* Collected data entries
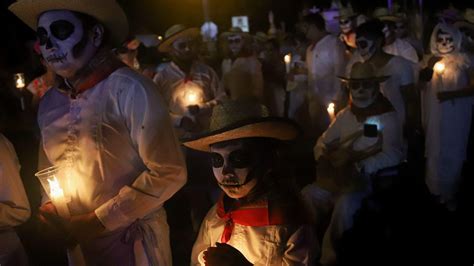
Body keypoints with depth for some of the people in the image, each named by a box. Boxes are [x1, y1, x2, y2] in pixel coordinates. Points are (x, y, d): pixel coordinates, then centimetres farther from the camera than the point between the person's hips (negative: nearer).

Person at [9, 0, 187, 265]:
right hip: (77, 243, 6)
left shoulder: (129, 89, -17)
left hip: (132, 241, -5)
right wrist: (48, 205, -4)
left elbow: (169, 173, -18)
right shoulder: (50, 102, 3)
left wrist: (99, 220, -16)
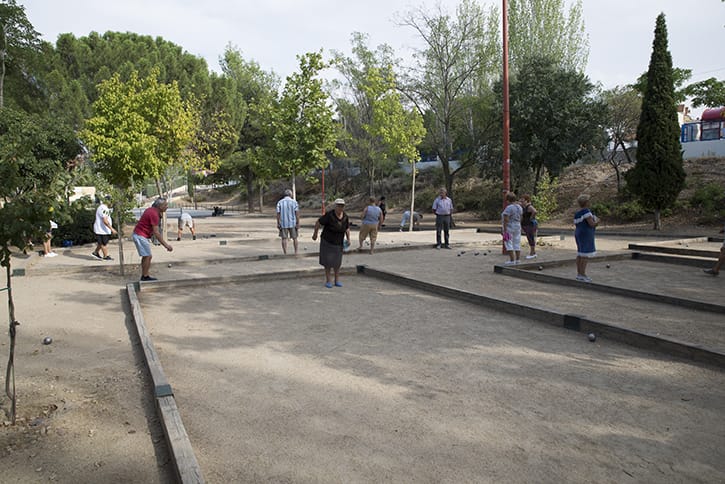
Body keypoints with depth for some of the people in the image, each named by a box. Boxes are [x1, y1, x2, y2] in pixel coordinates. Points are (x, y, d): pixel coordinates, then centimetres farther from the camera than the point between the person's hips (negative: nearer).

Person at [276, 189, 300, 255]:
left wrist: (278, 223, 2)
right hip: (292, 223, 0)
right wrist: (298, 223, -3)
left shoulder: (280, 202, 1)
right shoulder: (294, 202, -2)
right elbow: (297, 213, -7)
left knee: (284, 238, 5)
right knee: (294, 238, 11)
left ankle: (285, 253, 4)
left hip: (283, 223, 0)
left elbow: (278, 213, -3)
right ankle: (296, 252, 14)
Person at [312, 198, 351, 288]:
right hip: (327, 242, -4)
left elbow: (347, 229, 6)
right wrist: (315, 234, -3)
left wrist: (348, 239, -8)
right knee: (328, 261, -2)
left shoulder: (345, 217, -8)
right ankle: (328, 281, 10)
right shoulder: (329, 215, -24)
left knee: (337, 262, 9)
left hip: (338, 243, 4)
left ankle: (337, 280, 20)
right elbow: (318, 223, -14)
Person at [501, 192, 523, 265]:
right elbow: (520, 218, 11)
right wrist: (519, 228, 18)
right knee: (517, 244, 7)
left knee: (508, 245, -4)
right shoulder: (519, 207, 5)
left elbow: (506, 220, -20)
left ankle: (512, 261, -8)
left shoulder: (508, 208, -18)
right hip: (517, 228, 8)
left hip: (508, 228, -8)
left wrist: (505, 231, -19)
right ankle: (517, 261, 8)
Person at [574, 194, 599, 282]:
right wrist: (597, 221, 1)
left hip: (578, 234, 10)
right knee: (586, 254, -8)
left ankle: (579, 274, 13)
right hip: (586, 234, -9)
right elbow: (592, 224, -20)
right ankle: (582, 275, -9)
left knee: (580, 253, 11)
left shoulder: (576, 213, 11)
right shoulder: (586, 211, -16)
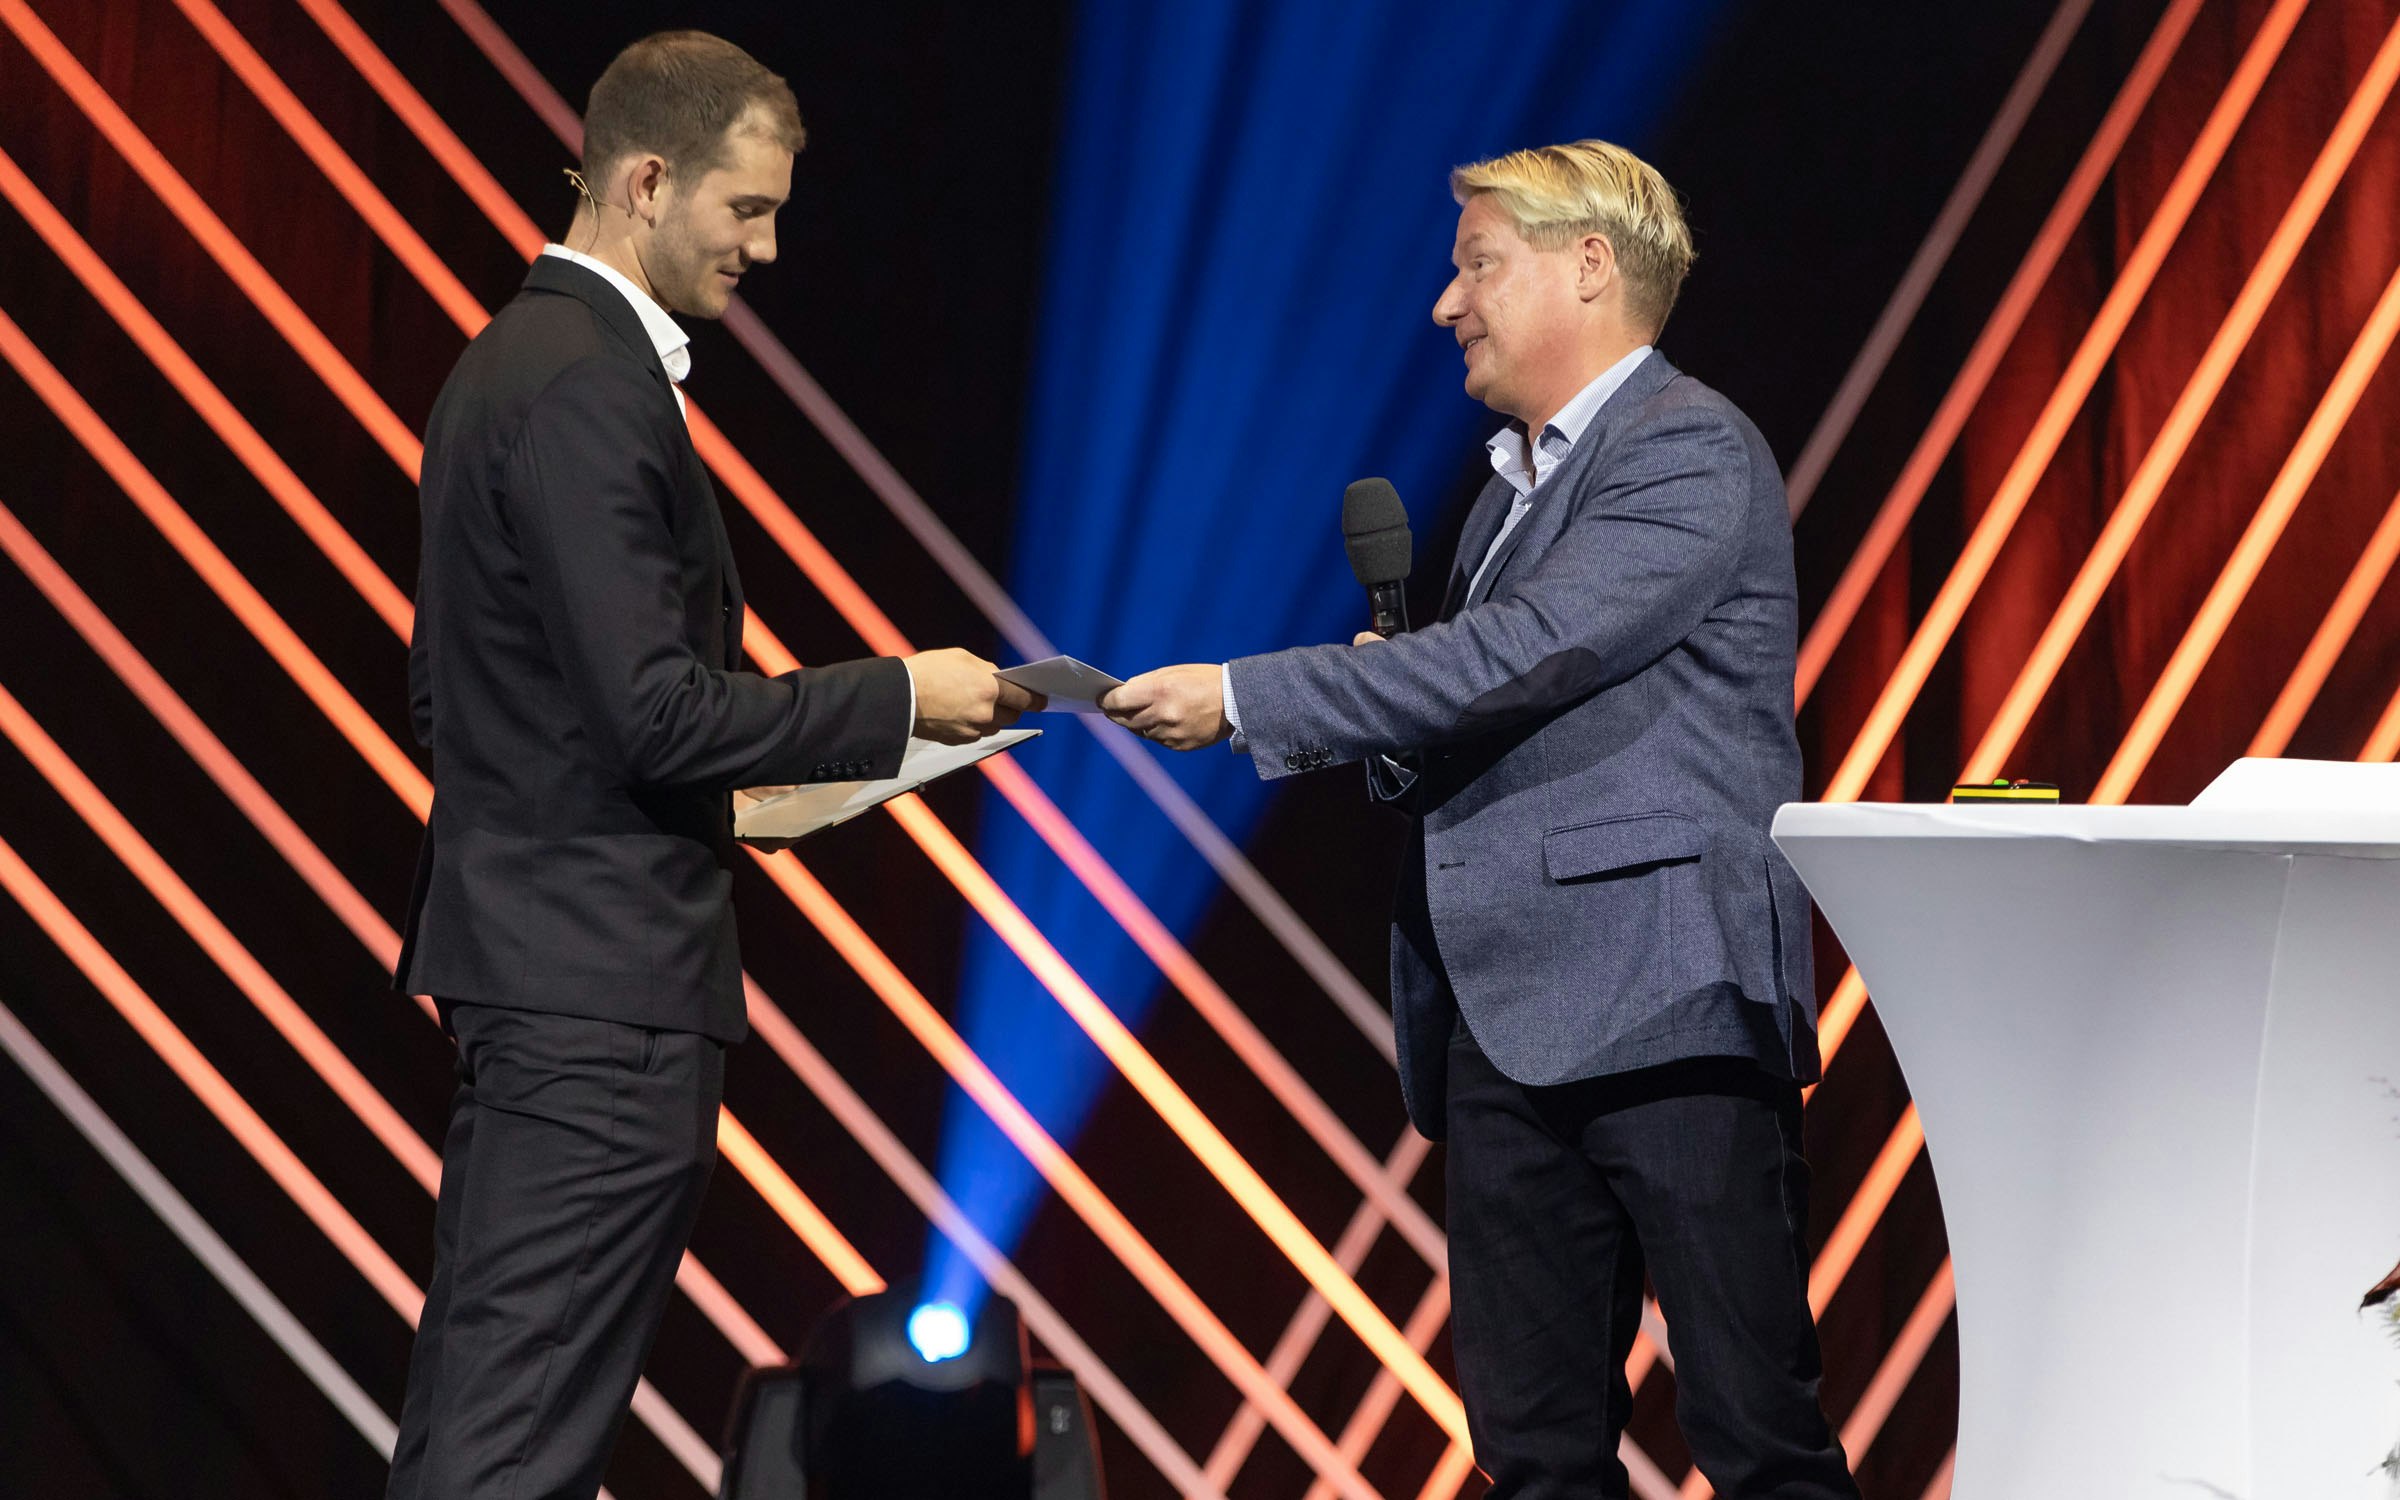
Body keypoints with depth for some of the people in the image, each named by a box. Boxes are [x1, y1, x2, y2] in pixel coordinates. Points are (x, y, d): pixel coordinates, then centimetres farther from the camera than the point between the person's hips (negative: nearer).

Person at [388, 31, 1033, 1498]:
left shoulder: (512, 361, 15)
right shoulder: (592, 386, -16)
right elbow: (653, 711, -21)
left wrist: (712, 782, 18)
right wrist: (898, 698, -11)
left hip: (531, 945, 11)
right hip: (604, 977, -11)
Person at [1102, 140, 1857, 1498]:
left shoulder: (1691, 451, -6)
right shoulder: (1514, 491, 24)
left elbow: (1524, 652, -17)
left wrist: (1246, 700, -12)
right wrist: (1392, 735, 5)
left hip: (1665, 1011, -9)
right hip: (1509, 1023, 9)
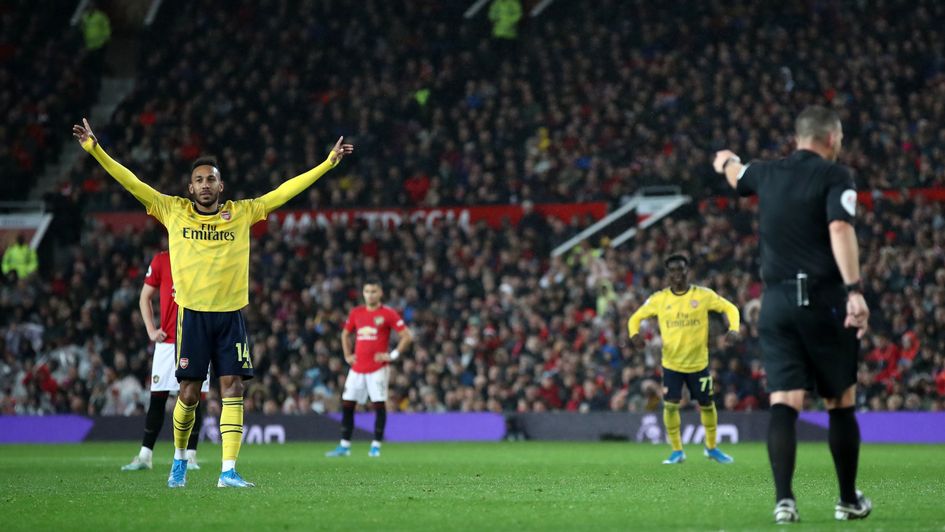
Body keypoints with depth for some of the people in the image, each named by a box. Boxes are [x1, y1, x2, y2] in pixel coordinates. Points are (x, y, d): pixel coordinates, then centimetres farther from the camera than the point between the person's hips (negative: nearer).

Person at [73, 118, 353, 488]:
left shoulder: (242, 213, 6)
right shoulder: (173, 211, 3)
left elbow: (284, 192, 8)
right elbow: (130, 182, 2)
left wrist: (328, 162, 7)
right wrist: (95, 149, -4)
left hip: (230, 315, 1)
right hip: (192, 314, -1)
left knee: (232, 389, -7)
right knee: (189, 394, 0)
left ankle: (228, 471, -8)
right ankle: (179, 459, 23)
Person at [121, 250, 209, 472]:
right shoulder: (161, 261, 4)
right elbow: (145, 298, 13)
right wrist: (151, 330, 2)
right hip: (167, 341, 0)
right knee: (157, 399, 1)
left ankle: (190, 455, 5)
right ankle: (144, 455, 6)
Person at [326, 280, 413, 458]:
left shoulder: (388, 314, -3)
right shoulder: (356, 313, 11)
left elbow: (407, 336, -6)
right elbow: (345, 334, 26)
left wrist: (393, 355, -10)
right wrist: (347, 355, 14)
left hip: (378, 368, -5)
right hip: (357, 368, 5)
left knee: (379, 405, -7)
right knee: (347, 404, 2)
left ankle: (376, 446, -1)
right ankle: (344, 446, 8)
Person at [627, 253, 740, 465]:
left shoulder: (703, 295, -5)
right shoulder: (659, 299, -2)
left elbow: (730, 308, 0)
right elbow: (636, 317, 5)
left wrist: (733, 329, -20)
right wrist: (634, 334, -17)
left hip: (699, 362, 0)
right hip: (671, 363, 0)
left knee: (707, 405, 8)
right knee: (670, 406, -9)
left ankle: (712, 448, 30)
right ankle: (677, 451, 8)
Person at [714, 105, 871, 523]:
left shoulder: (768, 174, 12)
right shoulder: (834, 175, -3)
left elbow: (736, 174, 36)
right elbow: (840, 228, -20)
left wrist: (727, 161, 61)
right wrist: (854, 290, -28)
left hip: (776, 302, 4)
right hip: (824, 301, -4)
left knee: (783, 404, -3)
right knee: (840, 404, 9)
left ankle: (783, 498, -17)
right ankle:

* Exercise requirements
The result should be the full set of entries above, restated exactly and without images.

* Solved problem
Body keypoints with depth for some of the people in the image, each named by a box. Boxes are [x1, y1, x2, y2] in pixel coordinates. Points are (x, y, d): pixel coordinates, then centimetres farther from the camera than the point between the person's hips (negative: nearer).

Person at [9, 0, 187, 265]:
right hip: (77, 243, 6)
left shoulder: (129, 89, -17)
left hip: (132, 241, -5)
right wrist: (48, 205, -4)
left elbow: (169, 173, -18)
right shoulder: (50, 102, 3)
left wrist: (99, 220, -16)
Body keypoints with depth for some of the people in the image, each named by a box. Boxes are [x1, y1, x2, y2] in pixel coordinates. Points are (x, y, d): pixel coordinates, then centimetres farther from the camera than the point between the person's hips (negative: nearer).

Person at [276, 189, 300, 255]:
left wrist: (278, 223, 2)
right hip: (292, 223, 0)
right wrist: (298, 223, -3)
left shoulder: (280, 202, 1)
right shoulder: (294, 202, -2)
right elbow: (297, 213, -7)
left knee: (284, 238, 5)
right knee: (294, 238, 11)
left ankle: (285, 253, 4)
left hip: (283, 223, 0)
left elbow: (278, 213, -3)
right ankle: (296, 252, 14)
Person at [312, 198, 351, 288]:
right hip: (327, 242, -4)
left elbow: (347, 229, 6)
right wrist: (315, 234, -3)
left wrist: (348, 239, -8)
right knee: (328, 261, -2)
left shoulder: (345, 217, -8)
right ankle: (328, 281, 10)
right shoulder: (329, 215, -24)
left knee: (337, 262, 9)
left hip: (338, 243, 4)
left ankle: (337, 280, 20)
right elbow: (318, 223, -14)
Person at [501, 192, 523, 265]:
right elbow: (520, 218, 11)
right wrist: (519, 228, 18)
right knee: (517, 244, 7)
left knee: (508, 245, -4)
right shoulder: (519, 207, 5)
left elbow: (506, 220, -20)
left ankle: (512, 261, -8)
left shoulder: (508, 208, -18)
right hip: (517, 228, 8)
left hip: (508, 228, -8)
left wrist: (505, 231, -19)
right ankle: (517, 261, 8)
Person at [574, 194, 599, 282]:
right wrist: (597, 221, 1)
left hip: (578, 234, 10)
right knee: (586, 254, -8)
left ankle: (579, 274, 13)
right hip: (586, 234, -9)
right elbow: (592, 224, -20)
right ankle: (582, 275, -9)
left knee: (580, 253, 11)
left shoulder: (576, 213, 11)
right shoulder: (586, 211, -16)
Body keypoints with depth for some of the people in the image, each named by a box. Boxes are [x1, y1, x2, y2] in pixel coordinates. Points are (x, y, d): pixel coordinates, then centimetres farther from the camera than the point between the person's hips (negative: nearer).

Person at [388, 31, 1033, 1498]:
left shoulder: (512, 361, 15)
right shoulder: (592, 386, -16)
right elbow: (653, 711, -21)
left wrist: (712, 782, 18)
right wrist: (898, 698, -11)
left hip: (531, 945, 11)
right hip: (604, 977, -11)
Person at [1102, 140, 1857, 1498]:
left shoulder: (1691, 451, -6)
right shoulder: (1514, 491, 24)
left elbow: (1524, 652, -17)
left wrist: (1246, 700, -12)
right wrist: (1392, 735, 5)
left hip: (1665, 1011, -9)
right hip: (1509, 1023, 9)
Body keypoints with depth for some of the people in the image, each named by a box. Boxes are [x1, y1, x2, y2] in pixel coordinates. Points are (x, y, d): pixel coordinates, then centimetres farther from the camera than the point between the person's hips (negative: nearer).

Person at [73, 118, 353, 488]:
left shoulder: (242, 213, 6)
right shoulder: (173, 211, 3)
left elbow: (284, 192, 8)
right elbow: (130, 182, 2)
left wrist: (328, 162, 7)
right wrist: (95, 149, -4)
left hip: (230, 315, 1)
right hip: (192, 314, -1)
left knee: (232, 389, -7)
right knee: (189, 394, 0)
left ankle: (228, 471, -8)
right ankle: (179, 459, 23)
Person at [121, 250, 209, 472]:
right shoulder: (161, 261, 4)
right elbow: (145, 298, 13)
right wrist: (151, 330, 2)
right hip: (167, 341, 0)
right knee: (157, 399, 1)
left ankle: (190, 455, 5)
right ankle: (144, 455, 6)
Person at [326, 280, 413, 458]:
left shoulder: (388, 314, -3)
right shoulder: (356, 313, 11)
left elbow: (407, 336, -6)
right elbow: (345, 334, 26)
left wrist: (393, 355, -10)
right wrist: (347, 355, 14)
left hip: (378, 368, -5)
right hip: (357, 368, 5)
left knee: (379, 405, -7)
right knee: (347, 404, 2)
left ankle: (376, 446, -1)
right ankle: (344, 446, 8)
Person at [627, 253, 740, 465]:
left shoulder: (703, 295, -5)
right shoulder: (659, 299, -2)
left elbow: (730, 308, 0)
right elbow: (636, 317, 5)
left wrist: (733, 329, -20)
right wrist: (634, 334, -17)
left hip: (699, 362, 0)
right hip: (671, 363, 0)
left knee: (707, 405, 8)
right knee: (670, 406, -9)
left ankle: (712, 448, 30)
right ankle: (677, 451, 8)
Person at [714, 105, 871, 523]:
left shoulder: (768, 174, 12)
right shoulder: (834, 175, -3)
left elbow: (736, 174, 36)
right elbow: (840, 228, -20)
left wrist: (727, 161, 61)
right wrist: (854, 290, -28)
left hip: (776, 302, 4)
right hip: (824, 301, -4)
left knee: (783, 404, -3)
right knee: (840, 404, 9)
left ankle: (783, 498, -17)
right ankle:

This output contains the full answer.